É claro que, em 1940, não falamos da natureza intertextual genérica notada na contemporaneidade. Ainda na primeira metade do século XX, a própria gramática do cinema ganhava forma e estava em pleno processo de aperfeiçoamento e metamorfose. Cidadão Kane (1941) é um dos mais explorados exemplos desse movimento, como muitos já sabem. Em Rebecca, entretanto, há a manutenção de uma estrutura eminentemente clássica. E isso passa muito pelo trabalho e ideário do que entendemos por mise èn scene.
Em termos práticos, ela diria respeito a uma ideia ou concepção de um controle absoluto do universo do filme por parte dos realizadores da era clássica. O teórico Oliveira Jr falaria sobre uma necessidade de ordenamento do real ou de se emprestar alguma forma ao que é inerentemente caótico. Esse status estaria, logo, apoiado em dois pontos estruturantes. Na figura dos atores e os demais elementos que constituem o espaço da cena fílmica, seja a partir da premissa da direção de arte, design de produção e fotografia.
Juntos, esses elementos são o cerne de uma obra como Rebecca, por exemplo. Temos a figura do diretor/realizador/autor aqui referido à Hitchcock. Mas também observamos uma tendência mais formal no desenvolvimento do longa. A forte presença de planos muito bem compostos, assim como um perceptível controle nos elementos de cena, são marcas desse cinema da modernidade. Desse filme que se retroalimenta da genialidade de seus autores ao passo que igualmente objetiva manter uma estrutura proveniente do classicismo do início do século.
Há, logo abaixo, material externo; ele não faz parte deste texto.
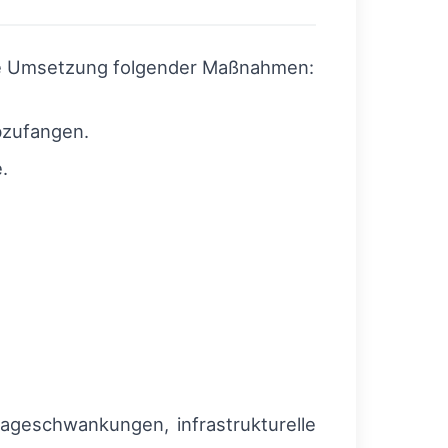
die Umsetzung folgender Maßnahmen:
zufangen.
.
rageschwankungen, infrastrukturelle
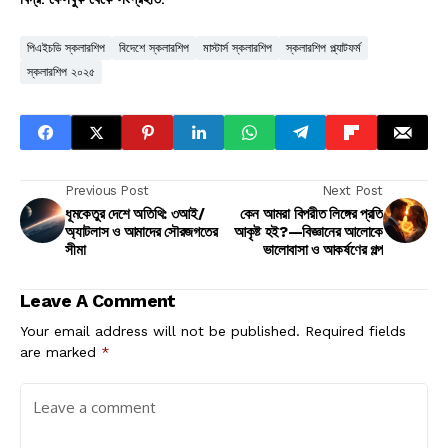
পিএইচডি স্কলারশিপ
বিদেশে স্কলারশিপ
মাস্টার্স স্কলারশিপ
স্কলারশিপ প্ল্যাটফর্ম
স্কলারশিপ ২০২৫
Previous Post
Next Post
ধূমকেতুর দেশে অতিথি: ৩আই/
কেন আমরা বিপরীত লিঙ্গের প্রতি
অ্যাটলাস ও আমাদের সৌরজগতের
আকৃষ্ট হই?—বিজ্ঞানের আলোকে
সীমা
ভালোবাসা ও আকর্ষণের গল্প
Leave A Comment
Your email address will not be published.
Required fields
are marked
*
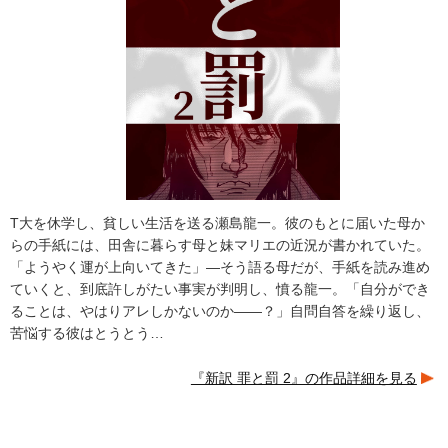
T大を休学し、貧しい生活を送る瀬島龍一。彼のもとに届いた母か
らの手紙には、田舎に暮らす母と妹マリエの近況が書かれていた。
「ようやく運が上向いてきた」―そう語る母だが、手紙を読み進め
ていくと、到底許しがたい事実が判明し、憤る龍一。「自分ができ
ることは、やはりアレしかないのか――？」自問自答を繰り返し、
苦悩する彼はとうとう…
『新訳 罪と罰 2』の作品詳細を見る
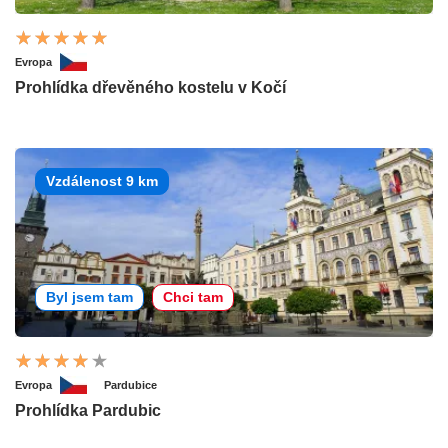
Evropa
Prohlídka dřevěného kostelu v Kočí
Vzdálenost 9 km
Byl jsem tam
Chci tam
Evropa
Pardubice
Prohlídka Pardubic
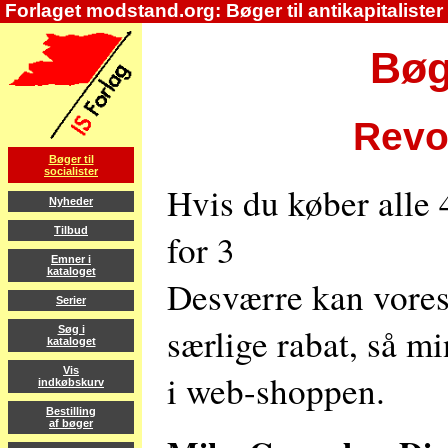
Forlaget modstand.org: Bøger til antikapitalister
Bøge
Revol
Bøger til
socialister
Hvis du køber alle 4
Nyheder
Tilbud
for 3
Emner i
kataloget
Desværre kan vores
Serier
særlige rabat, så mi
Søg i
kataloget
Vis
i web-shoppen.
indkøbskurv
Bestilling
af bøger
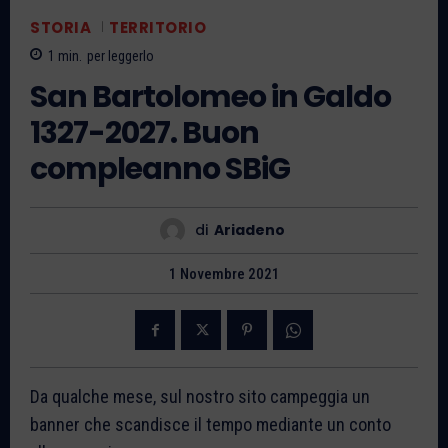
STORIA
TERRITORIO
1
min.
per leggerlo
San Bartolomeo in Galdo
1327-2027. Buon
compleanno SBiG
di
Ariadeno
1 Novembre 2021
Da qualche mese, sul nostro sito campeggia un
banner che scandisce il tempo mediante un conto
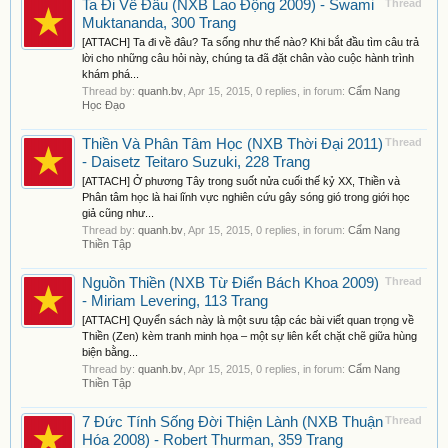
Ta Đi Về Đâu (NXB Lao Động 2009) - Swami
Thread
Muktananda, 300 Trang
[ATTACH] Ta đi về đâu? Ta sống như thế nào? Khi bắt đầu tìm câu trả
lời cho những câu hỏi này, chúng ta đã đặt chân vào cuộc hành trình
khám phá...
Thread by:
quanh.bv
,
Apr 15, 2015
, 0 replies, in forum:
Cẩm Nang
Học Đạo
Thiền Và Phân Tâm Học (NXB Thời Đại 2011)
Thread
- Daisetz Teitaro Suzuki, 228 Trang
[ATTACH] Ở phương Tây trong suốt nửa cuối thế kỷ XX, Thiền và
Phân tâm học là hai lĩnh vực nghiên cứu gây sóng gió trong giới học
giả cũng như...
Thread by:
quanh.bv
,
Apr 15, 2015
, 0 replies, in forum:
Cẩm Nang
Thiền Tập
Nguồn Thiền (NXB Từ Điển Bách Khoa 2009)
Thread
- Miriam Levering, 113 Trang
[ATTACH] Quyển sách này là một sưu tập các bài viết quan trọng về
Thiền (Zen) kèm tranh minh họa – một sự liên kết chặt chẽ giữa hùng
biện bằng...
Thread by:
quanh.bv
,
Apr 15, 2015
, 0 replies, in forum:
Cẩm Nang
Thiền Tập
7 Đức Tính Sống Đời Thiện Lành (NXB Thuận
Thread
Hóa 2008) - Robert Thurman, 359 Trang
Ao mesmo tempo, há um ponto que tensiona toda essa estrutura posta e que certamente é o elemento de ligação entre aquilo o que a cinematografia de Hitch deixaria como legado: o trabalho a partir de elementos simbólicos. Aqui, isso se consuma perfeitamente a partir da figura da personagem título. Para além do que já possa ter sido dito sobre essa figura, o que mais impressiona nessa narrativa é o fato de estarmos diante de um ser que se materializa a partir da ausência. Essa é a essência do arquétipo de Rebecca.
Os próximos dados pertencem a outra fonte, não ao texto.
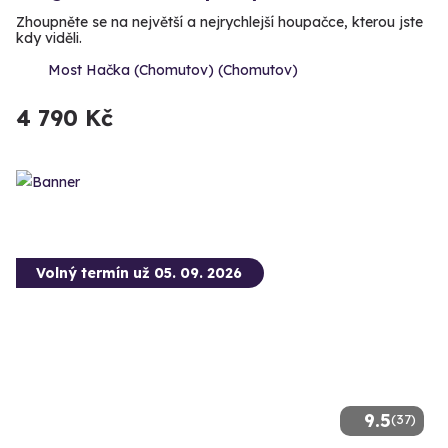
Zhoupněte se na největší a nejrychlejší houpačce, kterou jste
kdy viděli.
Most Hačka (Chomutov) (Chomutov)
4 790 Kč
Volný termín už 05. 09. 2026
9.5
(37)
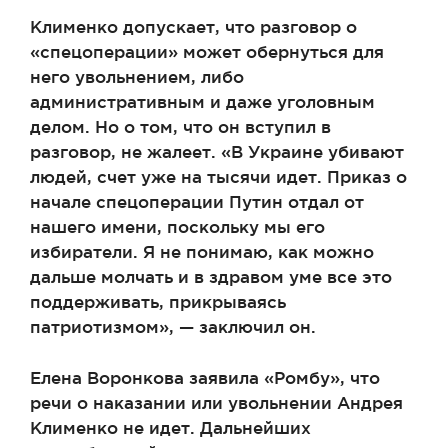
Клименко допускает, что разговор о
«спецоперации» может обернуться для
него увольнением, либо
административным и даже уголовным
делом. Но о том, что он вступил в
разговор, не жалеет. «В Украине убивают
людей, счет уже на тысячи идет. Приказ о
начале спецоперации Путин отдал от
нашего имени, поскольку мы его
избиратели. Я не понимаю, как можно
дальше молчать и в здравом уме все это
поддерживать, прикрываясь
патриотизмом», — заключил он.
Елена Воронкова заявила «Ромбу», что
речи о наказании или увольнении Андрея
Клименко не идет. Дальнейших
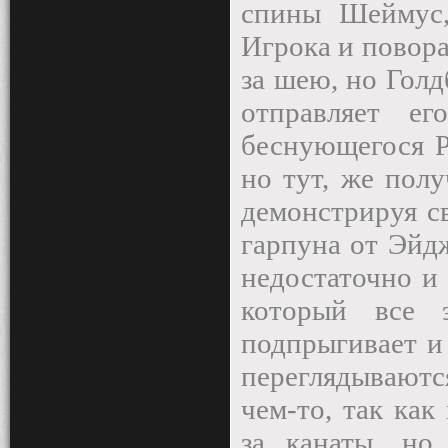
спины Шеймус,
Игрока и повора
за шею, но Голд
отправляет е
беснующегося Р
но тут, же полу
демонстрируя с
гарпуна от Эйдж
недостаточно и 
который все 
подпрыгивает и
переглядывают
чем-то, так как
за канаты, н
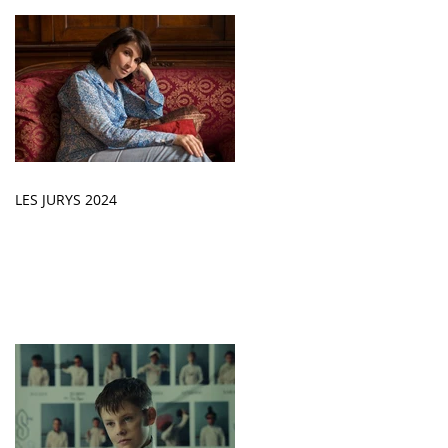
LES JURYS 2024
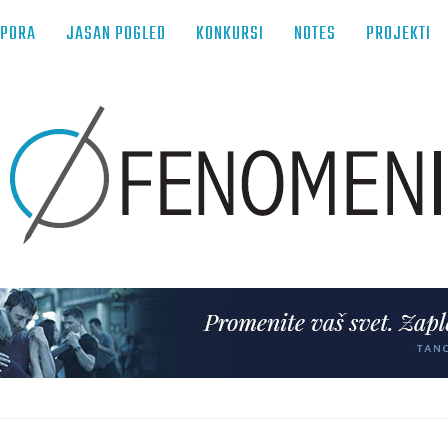
TPORA
JASAN POGLED
KONKURSI
NOTES
PROJEKTI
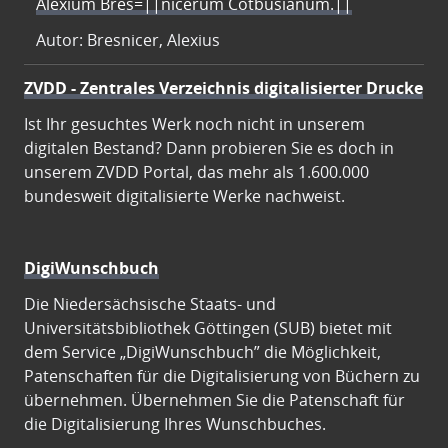
Alexium Bres=||nicerum Cotbusianum.||
Autor: Bresnicer, Alexius
ZVDD - Zentrales Verzeichnis digitalisierter Drucke
Ist Ihr gesuchtes Werk noch nicht in unserem
digitalen Bestand? Dann probieren Sie es doch in
unserem ZVDD Portal, das mehr als 1.600.000
bundesweit digitalisierte Werke nachweist.
DigiWunschbuch
Die Niedersächsische Staats- und
Universitätsbibliothek Göttingen (SUB) bietet mit
dem Service „DigiWunschbuch” die Möglichkeit,
Patenschaften für die Digitalisierung von Büchern zu
übernehmen. Übernehmen Sie die Patenschaft für
die Digitalisierung Ihres Wunschbuches.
Afinal, que personagem é esse que está presente em quase todo o filme, mas não conseguimos materializá-la? Ela é um dos mais brilhantes exemplos do uso e exercício dramatúrgicos já vistos, ou seria sentido?! Esse é o jogo que um realizador como Hitchcock nos apresenta.Antes mesmo do conceito do “não-personagem” e suas derivações terem sido escalados na gramática da linguagem do cinema, ele já incursionava nesse terreno investigando as potencialidades da dramaturgia clássico-moderna.
Entendemos que os papéis de Maxim (Laurence Olivier) e Sra. de Winter (a personagem de Joan Fontaine não tem nome) são as bases que estão visíveis aos olhos do espectador menos atento. Eles estão ali, mas é sob a sombra da personagem título do filme que reside a sua potência narratológica. Essa mulher não aparece materializada em uma cena cena sequer. O máximo que temos dela é uma narração que conduz o prólogo da estória. E ainda assim ela opera o longa em todos os seus atos ao longo suas das duas horas e 10 minutos de duração.
A dificuldade no exercício da dramaturgia cinematográfica talvez não esteja ligada apenas à complexa missão do desenvolvimento das ações ligadas aos personagens. Mas também, e principalmente, ao ato de se ter de fazer menção a esse gesto a partir de algo ou alguém a quem não podemos ver, apenas sentir. Por isso, essa brilhante e enigmática personagem-título possa ser já tomada como uma grande metáfora dos desafios e possibilidades que a arte do filme enfrentaria a partir daquela prolífica década de 1940.